“Poor child!” said the Baroness, moved amid her own sorrows by a strange sense of compassionate sympathy; “I will pray to God for you; for you are the victim of society, which must have theatres. When you are old, repent—you will be heard if God vouchsafes to hear the prayers of a—”
“Of a martyr, madame,” Josepha put in, and she respectfully kissed the Baroness’ skirt.
But Adeline took the actress’ hand, and drawing her towards her, kissed her on the forehead. Coloring with pleasure Josepha saw the Baroness into the hackney coach with the humblest politeness.
“It must be some visiting Lady of Charity,” said the man-servant to the maid, “for she does not do so much for any one, not even for her dear friend Madame Jenny Cadine.”
“Wait a few days,” said she, “and you will see him, madame, or I renounce the God of my fathers—and that from a Jewess, you know, is a promise of success.”
At the very time when Madame Hulot was calling on Josepha, Victorin, in his study, was receiving an old woman of about seventy-five, who, to gain admission to the lawyer, had used the terrible name of the head of the detective force.
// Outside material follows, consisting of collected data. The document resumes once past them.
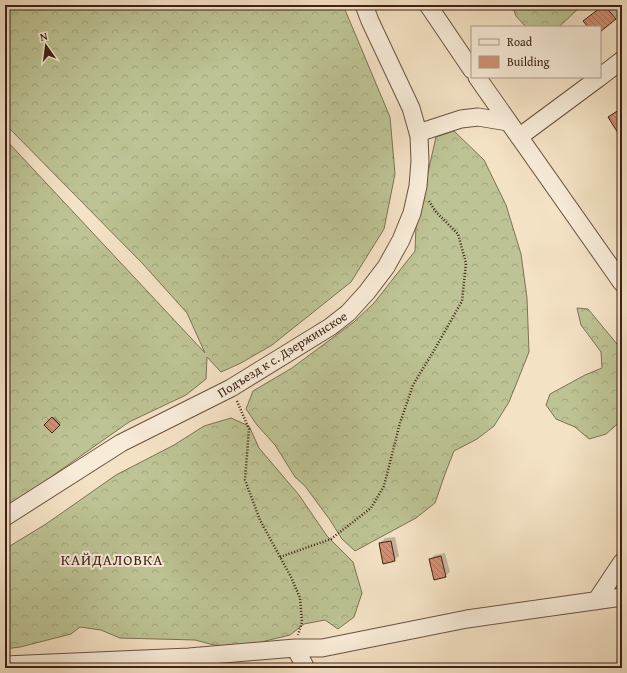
<svg xmlns="http://www.w3.org/2000/svg" width="627" height="673" viewBox="0 0 627 673" font-family="'Gentium Book Plus',serif">
  <style>
    .forest { fill: url(#forest-crowns); stroke: #7d7254 }
    .shadow { fill: #0003 }
    .building { fill: url(#building-back-hatch); stroke: #3d2115 }
    .lines { fill: none; stroke-linecap: round; stroke-linejoin: round }
    .minor-casing { stroke: #6b5141; stroke-width: 19 }
    .path { stroke: #3d2115; stroke-width: 2.5; stroke-dasharray: 1 2; stroke-linecap: butt }
    .minor { stroke: #f8ecd9; stroke-width: 17 }
    .labels { text-anchor: middle; stroke-width: 4; stroke-linejoin: round; paint-order: stroke }
    .street-label { font-size: 13px; fill: #3d2115; stroke: #f8ecd9 }
    .quarter-label { font-size: 15px; letter-spacing: 1px; fill: #3d2115; stroke: #f8ecd9 }
  </style>
  <defs>
    <pattern id="forest-crowns" width="20" height="18" patternUnits="userSpaceOnUse"><rect width="20" height="18" fill="#bdc394"/><path d="M2 6a3 3 0 1 1 6 0M12 15a3 3 0 1 1 6 0" fill="none" stroke="#a3a77f"/></pattern>
    <pattern id="building-back-hatch" width="6" height="6" patternUnits="userSpaceOnUse"><rect width="6" height="6" fill="#d39074"/><path d="M-1 5l2 2M0 0l6 6M5-1l2 2" fill="none" stroke="#ac755e"/></pattern>
  </defs>
  <rect width="100%" height="100%" fill="#f4e2c5"/>
  <filter id="stains"><feTurbulence type="fractalNoise" baseFrequency=".005" numOctaves="4"/><feColorMatrix values="0 0 0 0 .2 0 0 0 0 .09 0 0 0 0 .02 0 0 0 .5 -.17"/></filter>
  <radialGradient id="worn" r=".72"><stop offset=".6" stop-color="#630" stop-opacity="0"/><stop offset="1" stop-color="#630" stop-opacity=".3"/></radialGradient>
  <!-- forest -->
  <path class="forest" d="M 5,5 L 343,5 L 390,117 L 395,174 L 384,229 L 351,282 L 272,345 L 241,363 L 221,372 L 207,357 L 206,379 L 186,395 L 129,422 L 38,486 L 5,512 L 5,139 L 205,353 L 187,313 L 143,264 L 5,124 Z
    M 512,5 L 582,5 L 559,27 L 526,27 L 516,16 Z
    M 454,131 L 484,160 L 506,205 L 521,254 L 527,298 L 529,352 L 509,402 L 494,426 L 477,439 L 454,451 L 445,474 L 435,503 L 416,518 L 355,551 L 342,539 L 330,520 L 305,486 L 295,477 L 275,445 L 257,425 L 246,409 L 253,391 L 292,368 L 354,322 L 374,303 L 415,251 L 416,225 L 436,137 Z
    M 577,308 L 588,309 L 622,350 L 622,420 L 606,434 L 589,439 L 575,427 L 556,419 L 546,405 L 550,394 L 585,375 L 602,368 L 601,352 L 581,325 Z
    M 231,418 L 249,426 L 259,448 L 299,495 L 327,536 L 353,562 L 362,593 L 354,617 L 338,629 L 325,620 L 304,624 L 290,635 L 241,647 L 214,645 L 195,640 L 120,638 L 101,630 L 80,627 L 71,634 L 20,647 L 5,649 L 5,549 L 46,524 L 116,475 L 174,445 L 204,426 Z"/>
  <!-- shadow -->
  <path class="shadow" d="M 605,5 L 613,5 L 620,14 L 600,31 L 600,27 L 589,27 L 589,17 Z
    M 622,107 L 622,129 L 609,117 Z
    M 55,416 L 61,423 L 52,432 L 46,425 Z
    M 395,537 L 399,556 L 394,560 L 380,543 L 385,538 Z
    M 445,553 L 450,572 L 445,576 L 430,559 L 435,555 Z"/>
  <!-- building -->
  <path class="building" d="M 604,5 L 616,19 L 600,32 L 600,27 L 588,27 L 583,21 Z
    M 622,108 L 622,130 L 618,133 L 608,117 Z
    M 52,417 L 60,425 L 52,433 L 44,425 Z
    M 391,541 L 395,561 L 383,564 L 379,543 Z
    M 441,556 L 446,577 L 434,580 L 429,559 Z"/>
  <g class="lines">
    <defs>
      <path id="minor" d="M 428,5 L 472,70
        M 477,77 L 622,283
        M 600,77 L 622,60
        M 418,133 L 461,119 L 478,117 L 508,122
        M 519,137 L 600,77
        M 5,517 L 121,443 L 231,388 L 330,327 L 348,313 L 367,292 L 386,267 L 401,240 L 412,213 L 418,186 L 420,161 L 419,136 L 411,108 L 370,21 L 364,5
        M 596,601 L 622,562
        M 295,648 L 306,668
        M 5,665 L 189,657 L 295,648 L 322,648 L 467,619 L 622,597"/>
    </defs>
    <!-- minor casing -->
    <use href="#minor" class="minor-casing"/>
    <!-- path -->
    <path class="path" d="M 237,401 L 249,429 L 245,480 L 260,520 L 291,577 L 300,598 L 302,622 L 298,635
      M 280,557 L 331,539 L 371,508 L 384,486 L 400,423 L 413,385 L 436,347 L 462,301 L 466,263 L 458,234 L 436,212 L 429,201"/>
    <!-- minor -->
    <use href="#minor" class="minor"/>
  </g>
  <g class="labels">
    <!-- street labels -->
    <g class="street-label">
      <text transform="translate(282 354) rotate(-32)" y="5">Подъезд к с. Дзержинское</text>
    </g>
    <!-- quarter labels -->
    <g class="quarter-label">
      <text x="112" y="565">КАЙДАЛОВКА</text>
    </g>
  </g>
  <!-- margin -->
  <rect width="627" height="673" fill="none" stroke="#f4e2c5" stroke-width="20"/>
  <rect x="6" y="6" width="615" height="661" fill="none" stroke="#3d2115" stroke-width="2"/>
  <rect x="10" y="10" width="607" height="653" fill="none" stroke="#3d2115"/>
  <!-- legend -->
  <rect x="471" y="26" width="130" height="52" fill="#f8ecd9" stroke="#ad9b8b"/>
  <rect x="479" y="39" width="20" height="6" fill="#f8ecd9" stroke="#ad9b8b"/>
  <text x="507" y="46" font-size="12" fill="#3d2115">Road</text>
  <rect x="479" y="56" width="20" height="12" fill="#d39074" stroke="#ad9b8b"/>
  <text x="507" y="66" font-size="12" fill="#3d2115">Building</text>
  <!-- north arrow -->
  <g transform="translate(46 46) rotate(346)" stroke="#f8ecd9" stroke-width="3" paint-order="stroke">
  <path d="M0-3L7 15L0 10L-7 15Z" fill="#3d2115"/>
  <text y="-6" font-size="11" font-weight="bold" text-anchor="middle" fill="#3d2115">N</text>
  </g>
  <rect width="100%" height="100%" filter="url(#stains)"/>
  <rect width="100%" height="100%" fill="url(#worn)"/>
</svg>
The man in waiting announced:
“Madame de Saint-Esteve.”
“I have assumed one of my business names,” said she, taking a seat.
Victorin felt a sort of internal chill at the sight of this dreadful old woman. Though handsomely dressed, she was terrible to look upon, for her flat, colorless, strongly-marked face, furrowed with wrinkles, expressed a sort of cold malignity. Marat, as a woman of that age, might have been like this creature, a living embodiment of the Reign of Terror.
This sinister old woman’s small, pale eyes twinkled with a tiger’s bloodthirsty greed. Her broad, flat nose, with nostrils expanded into oval cavities, breathed the fires of hell, and resembled the beak of some evil bird of prey. The spirit of intrigue lurked behind her low, cruel brow. Long hairs had grown from her wrinkled chin, betraying the masculine character of her schemes. Any one seeing that woman’s face would have said that artists had failed in their conceptions of Mephistopheles.
“My dear sir,” she began, with a patronizing air, “I have long since given up active business of any kind. What I have come to you to do, I have undertaken, for the sake of my dear nephew, whom I love more than I could love a son of my own.—Now, the Head of the Police—to whom the President of the Council said a few words in his ear as regards yourself, in talking to Monsieur Chapuzot—thinks as the police ought not to appear in a matter of this description, you understand. They gave my nephew a free hand, but my nephew will have nothing to say to it, except as before the Council; he will not be seen in it.”
“Then your nephew is—”
“You have hit it, and I am rather proud of him,” said she, interrupting the lawyer, “for he is my pupil, and he soon could teach his teacher.—We have considered this case, and have come to our own conclusions. Will you hand over thirty thousand francs to have the whole thing taken off your hands? I will make a clean sweep of all, and you need not pay till the job is done.”